→ Your goal:
Please turn every line in the records below into one numbered list, skipping any blank lines.

Stored data entries
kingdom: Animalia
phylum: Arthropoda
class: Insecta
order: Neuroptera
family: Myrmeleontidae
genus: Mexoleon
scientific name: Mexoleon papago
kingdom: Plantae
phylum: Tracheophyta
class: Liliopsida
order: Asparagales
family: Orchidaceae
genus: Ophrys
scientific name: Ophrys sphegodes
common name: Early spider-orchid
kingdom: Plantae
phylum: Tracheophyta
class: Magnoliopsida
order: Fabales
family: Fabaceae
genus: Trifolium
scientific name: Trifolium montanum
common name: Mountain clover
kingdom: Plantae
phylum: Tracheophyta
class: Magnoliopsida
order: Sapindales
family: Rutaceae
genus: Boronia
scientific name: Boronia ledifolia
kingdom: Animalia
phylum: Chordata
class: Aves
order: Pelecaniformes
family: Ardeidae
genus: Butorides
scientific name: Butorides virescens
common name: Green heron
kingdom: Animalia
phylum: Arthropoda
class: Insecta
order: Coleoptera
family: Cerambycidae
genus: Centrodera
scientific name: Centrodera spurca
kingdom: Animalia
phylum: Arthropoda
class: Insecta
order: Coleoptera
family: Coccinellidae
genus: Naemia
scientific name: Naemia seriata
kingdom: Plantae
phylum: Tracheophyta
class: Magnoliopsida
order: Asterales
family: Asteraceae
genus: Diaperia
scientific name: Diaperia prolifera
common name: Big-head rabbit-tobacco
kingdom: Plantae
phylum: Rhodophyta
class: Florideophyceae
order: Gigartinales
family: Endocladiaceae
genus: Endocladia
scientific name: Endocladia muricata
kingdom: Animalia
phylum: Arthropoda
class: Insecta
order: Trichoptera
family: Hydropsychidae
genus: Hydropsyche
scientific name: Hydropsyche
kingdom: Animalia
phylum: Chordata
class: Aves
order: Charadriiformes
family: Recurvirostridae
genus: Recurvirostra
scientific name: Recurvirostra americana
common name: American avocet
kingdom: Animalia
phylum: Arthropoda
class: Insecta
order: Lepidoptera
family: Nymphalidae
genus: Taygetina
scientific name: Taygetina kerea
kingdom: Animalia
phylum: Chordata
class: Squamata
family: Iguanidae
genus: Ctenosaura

→ Answer to the task:
1. kingdom: Animalia
2. phylum: Arthropoda
3. class: Insecta
4. order: Neuroptera
5. family: Myrmeleontidae
6. genus: Mexoleon
7. scientific name: Mexoleon papago
8. kingdom: Plantae
9. phylum: Tracheophyta
10. class: Liliopsida
11. order: Asparagales
12. family: Orchidaceae
13. genus: Ophrys
14. scientific name: Ophrys sphegodes
15. common name: Early spider-orchid
16. kingdom: Plantae
17. phylum: Tracheophyta
18. class: Magnoliopsida
19. order: Fabales
20. family: Fabaceae
21. genus: Trifolium
22. scientific name: Trifolium montanum
23. common name: Mountain clover
24. kingdom: Plantae
25. phylum: Tracheophyta
26. class: Magnoliopsida
27. order: Sapindales
28. family: Rutaceae
29. genus: Boronia
30. scientific name: Boronia ledifolia
31. kingdom: Animalia
32. phylum: Chordata
33. class: Aves
34. order: Pelecaniformes
35. family: Ardeidae
36. genus: Butorides
37. scientific name: Butorides virescens
38. common name: Green heron
39. kingdom: Animalia
40. phylum: Arthropoda
41. class: Insecta
42. order: Coleoptera
43. family: Cerambycidae
44. genus: Centrodera
45. scientific name: Centrodera spurca
46. kingdom: Animalia
47. phylum: Arthropoda
48. class: Insecta
49. order: Coleoptera
50. family: Coccinellidae
51. genus: Naemia
52. scientific name: Naemia seriata
53. kingdom: Plantae
54. phylum: Tracheophyta
55. class: Magnoliopsida
56. order: Asterales
57. family: Asteraceae
58. genus: Diaperia
59. scientific name: Diaperia prolifera
60. common name: Big-head rabbit-tobacco
61. kingdom: Plantae
62. phylum: Rhodophyta
63. class: Florideophyceae
64. order: Gigartinales
65. family: Endocladiaceae
66. genus: Endocladia
67. scientific name: Endocladia muricata
68. kingdom: Animalia
69. phylum: Arthropoda
70. class: Insecta
71. order: Trichoptera
72. family: Hydropsychidae
73. genus: Hydropsyche
74. scientific name: Hydropsyche
75. kingdom: Animalia
76. phylum: Chordata
77. class: Aves
78. order: Charadriiformes
79. family: Recurvirostridae
80. genus: Recurvirostra
81. scientific name: Recurvirostra americana
82. common name: American avocet
83. kingdom: Animalia
84. phylum: Arthropoda
85. class: Insecta
86. order: Lepidoptera
87. family: Nymphalidae
88. genus: Taygetina
89. scientific name: Taygetina kerea
90. kingdom: Animalia
91. phylum: Chordata
92. class: Squamata
93. family: Iguanidae
94. genus: Ctenosaura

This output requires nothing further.